At the 2010 rates of $26.95 per adult per day, and $23.95 per child, Enchanted Forest/Water Safari is well worth the price of admission. (2010 season passes cost $79.95, and you can get a $1 discount on daily admission at the website.)
Ella and I stayed at the Water’s Edge Inn, which is right across the street—a three-minute walk—from the Enchanted Forest/Water Safari. It’s a clean and handsome hotel, decorated in a rustic manner appropriate to the setting. Not cheap at $125 a night, but not unreasonable either. The continental breakfast was modest, but good. The park is right at the edge of the town of Old Forge, so there are lots of other hotels nearby, too.
Its proximity to Old Forge, in the Adirondacks, right at the southern tip of the Fulton Chain, makes Enchanted Forest/Water Safari doubly wonderful. Ella and I ate our lunches and dinners in charming restaurants and rustic diners. We surveyed Fourth Lake from the Eagle Bay shore, and decided that the lake was shortchanged; it surely deserves at least as romantic a name as the bay. We had ice cream with several other families next to the covered bridge over the lake outlet, where we watched ducklings and their mother waddle precariously along the dam. We sat on a balcony overlooking the lake each evening before bedtime, as the sun set. We explored the very neat Old Forge Hardware Store where we got a dollhouse-sized chair—guess what type—as a gift for Ella’s sister. We hiked up Bald Mountain early Sunday morning and took in the breathtaking view from the fire tower.

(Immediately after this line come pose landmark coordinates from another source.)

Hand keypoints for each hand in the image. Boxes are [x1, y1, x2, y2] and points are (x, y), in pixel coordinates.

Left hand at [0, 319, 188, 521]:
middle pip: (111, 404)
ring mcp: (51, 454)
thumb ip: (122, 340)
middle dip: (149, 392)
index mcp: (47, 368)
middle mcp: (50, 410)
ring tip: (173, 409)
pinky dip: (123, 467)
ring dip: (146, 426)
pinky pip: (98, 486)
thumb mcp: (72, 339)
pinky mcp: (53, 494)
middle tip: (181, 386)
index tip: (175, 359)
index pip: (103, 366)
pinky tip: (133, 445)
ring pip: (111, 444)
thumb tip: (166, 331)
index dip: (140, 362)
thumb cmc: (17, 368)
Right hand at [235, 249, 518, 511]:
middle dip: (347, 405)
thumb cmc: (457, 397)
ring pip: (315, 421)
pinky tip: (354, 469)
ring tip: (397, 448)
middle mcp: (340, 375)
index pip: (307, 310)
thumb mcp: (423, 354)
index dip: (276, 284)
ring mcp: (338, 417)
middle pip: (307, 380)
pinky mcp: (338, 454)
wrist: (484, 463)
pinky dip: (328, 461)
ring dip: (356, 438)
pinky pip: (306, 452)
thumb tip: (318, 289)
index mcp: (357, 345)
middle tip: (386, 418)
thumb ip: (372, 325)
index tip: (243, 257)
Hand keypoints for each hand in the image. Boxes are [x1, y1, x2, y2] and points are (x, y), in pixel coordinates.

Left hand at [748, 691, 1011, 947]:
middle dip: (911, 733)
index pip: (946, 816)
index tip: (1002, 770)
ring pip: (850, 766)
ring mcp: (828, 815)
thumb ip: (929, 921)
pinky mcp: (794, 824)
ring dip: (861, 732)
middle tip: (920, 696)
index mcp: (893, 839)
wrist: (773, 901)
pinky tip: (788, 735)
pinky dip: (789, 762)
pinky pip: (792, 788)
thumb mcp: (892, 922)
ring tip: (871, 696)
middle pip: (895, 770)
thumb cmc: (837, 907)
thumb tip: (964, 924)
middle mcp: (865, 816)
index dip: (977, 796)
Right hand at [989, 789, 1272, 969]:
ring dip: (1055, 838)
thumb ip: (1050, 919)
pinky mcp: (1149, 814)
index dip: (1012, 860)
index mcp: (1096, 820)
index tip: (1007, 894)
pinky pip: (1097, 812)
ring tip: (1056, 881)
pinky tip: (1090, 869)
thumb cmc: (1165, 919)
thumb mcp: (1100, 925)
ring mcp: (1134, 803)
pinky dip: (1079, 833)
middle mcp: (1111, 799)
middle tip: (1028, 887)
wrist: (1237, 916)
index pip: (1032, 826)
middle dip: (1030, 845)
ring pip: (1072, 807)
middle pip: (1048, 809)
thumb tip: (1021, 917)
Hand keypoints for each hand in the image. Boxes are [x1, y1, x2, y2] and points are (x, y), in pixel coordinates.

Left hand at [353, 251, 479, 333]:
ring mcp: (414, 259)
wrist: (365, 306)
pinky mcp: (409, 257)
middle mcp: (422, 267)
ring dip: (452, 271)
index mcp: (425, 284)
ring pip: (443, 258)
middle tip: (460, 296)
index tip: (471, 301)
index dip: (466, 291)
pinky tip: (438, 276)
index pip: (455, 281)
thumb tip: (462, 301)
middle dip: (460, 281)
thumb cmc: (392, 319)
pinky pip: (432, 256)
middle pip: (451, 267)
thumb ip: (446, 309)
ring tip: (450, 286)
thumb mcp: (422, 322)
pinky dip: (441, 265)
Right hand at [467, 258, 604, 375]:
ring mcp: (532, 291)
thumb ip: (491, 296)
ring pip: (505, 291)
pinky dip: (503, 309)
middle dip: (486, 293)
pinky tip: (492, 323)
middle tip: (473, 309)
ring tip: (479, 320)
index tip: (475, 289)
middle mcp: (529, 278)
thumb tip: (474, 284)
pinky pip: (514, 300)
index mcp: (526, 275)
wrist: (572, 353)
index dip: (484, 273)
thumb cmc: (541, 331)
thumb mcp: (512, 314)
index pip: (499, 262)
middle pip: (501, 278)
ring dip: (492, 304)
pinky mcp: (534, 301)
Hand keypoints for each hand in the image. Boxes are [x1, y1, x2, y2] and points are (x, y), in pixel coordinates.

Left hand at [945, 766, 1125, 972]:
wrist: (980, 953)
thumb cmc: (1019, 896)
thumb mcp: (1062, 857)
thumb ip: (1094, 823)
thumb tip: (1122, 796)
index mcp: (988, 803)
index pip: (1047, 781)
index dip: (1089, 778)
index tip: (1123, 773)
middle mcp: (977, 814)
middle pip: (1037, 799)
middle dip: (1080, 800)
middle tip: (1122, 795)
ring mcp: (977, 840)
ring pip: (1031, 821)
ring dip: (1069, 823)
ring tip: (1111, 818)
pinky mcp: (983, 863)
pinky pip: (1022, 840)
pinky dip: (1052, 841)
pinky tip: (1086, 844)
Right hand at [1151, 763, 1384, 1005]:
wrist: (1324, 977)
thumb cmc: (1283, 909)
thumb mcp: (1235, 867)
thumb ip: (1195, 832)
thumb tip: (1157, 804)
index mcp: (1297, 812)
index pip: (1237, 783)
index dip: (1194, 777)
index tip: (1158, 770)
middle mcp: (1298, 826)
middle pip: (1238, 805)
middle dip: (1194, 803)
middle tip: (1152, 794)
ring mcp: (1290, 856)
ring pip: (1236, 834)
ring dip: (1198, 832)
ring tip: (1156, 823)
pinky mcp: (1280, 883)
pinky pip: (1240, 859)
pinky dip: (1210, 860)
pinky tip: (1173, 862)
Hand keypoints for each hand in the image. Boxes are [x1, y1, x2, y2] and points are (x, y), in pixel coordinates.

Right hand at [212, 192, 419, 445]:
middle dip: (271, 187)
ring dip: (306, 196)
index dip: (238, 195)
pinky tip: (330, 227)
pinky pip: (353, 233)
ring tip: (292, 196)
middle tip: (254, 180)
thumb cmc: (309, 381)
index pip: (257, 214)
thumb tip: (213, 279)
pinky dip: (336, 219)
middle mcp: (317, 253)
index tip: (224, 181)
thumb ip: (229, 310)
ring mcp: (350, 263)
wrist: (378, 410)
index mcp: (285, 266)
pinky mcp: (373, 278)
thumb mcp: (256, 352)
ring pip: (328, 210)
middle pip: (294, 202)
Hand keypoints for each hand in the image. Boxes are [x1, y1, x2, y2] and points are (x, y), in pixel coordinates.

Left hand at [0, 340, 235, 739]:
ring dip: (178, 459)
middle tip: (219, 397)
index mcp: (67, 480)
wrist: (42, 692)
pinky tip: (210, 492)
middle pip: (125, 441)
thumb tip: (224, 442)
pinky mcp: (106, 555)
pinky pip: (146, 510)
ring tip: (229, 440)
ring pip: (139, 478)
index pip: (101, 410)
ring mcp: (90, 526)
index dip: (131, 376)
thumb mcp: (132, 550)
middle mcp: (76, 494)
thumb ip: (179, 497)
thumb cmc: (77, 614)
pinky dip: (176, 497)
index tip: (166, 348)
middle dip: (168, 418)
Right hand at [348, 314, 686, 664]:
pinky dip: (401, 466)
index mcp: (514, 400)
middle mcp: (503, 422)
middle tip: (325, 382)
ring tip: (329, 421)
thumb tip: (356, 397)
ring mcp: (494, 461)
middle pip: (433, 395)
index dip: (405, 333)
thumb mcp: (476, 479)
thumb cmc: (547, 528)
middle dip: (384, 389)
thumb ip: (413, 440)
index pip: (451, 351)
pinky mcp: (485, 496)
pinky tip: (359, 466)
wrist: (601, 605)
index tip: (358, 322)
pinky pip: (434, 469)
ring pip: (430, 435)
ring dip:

Did Water Safari live up to its billing?
In short, Ella and I fit two weekends into one: a great vacation weekend for a parent and a great vacation weekend for a kid. We recommend it with four thumbs up.
Driving to Old Forge
Old Forge is 3½ hours from Rochester, 1 hour from Utica (the nearest airport), 2½ hours from Albany, 4½ hours from Buffalo, 4 hours from Montreal, 5¼ hours from New York City, and 5½ hours from Boston. Stay-and-play packages are available from the Old Forge Camping Resort and Water's Edge Inn. Print discounted tickets directly from Enchanted Forest/Water Safari's web site.